**WORK TO BE COMPLETED**:
Find the line with "will lack options" in the data below, then restate it and all remaining lines exactly, adding nothing.

**RECORDS SHOWN**:
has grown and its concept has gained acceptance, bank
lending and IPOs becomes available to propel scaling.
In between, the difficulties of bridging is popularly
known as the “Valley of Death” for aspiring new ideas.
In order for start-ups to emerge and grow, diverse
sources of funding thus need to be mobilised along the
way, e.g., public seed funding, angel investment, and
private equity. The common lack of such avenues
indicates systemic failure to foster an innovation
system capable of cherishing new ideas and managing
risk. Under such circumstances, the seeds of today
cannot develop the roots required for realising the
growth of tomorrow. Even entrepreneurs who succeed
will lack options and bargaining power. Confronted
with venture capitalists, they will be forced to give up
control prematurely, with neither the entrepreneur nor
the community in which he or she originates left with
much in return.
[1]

**RESULT OF THE EXERCISE**:
will lack options and bargaining power. Confronted
with venture capitalists, they will be forced to give up
control prematurely, with neither the entrepreneur nor
the community in which he or she originates left with
much in return.
[1]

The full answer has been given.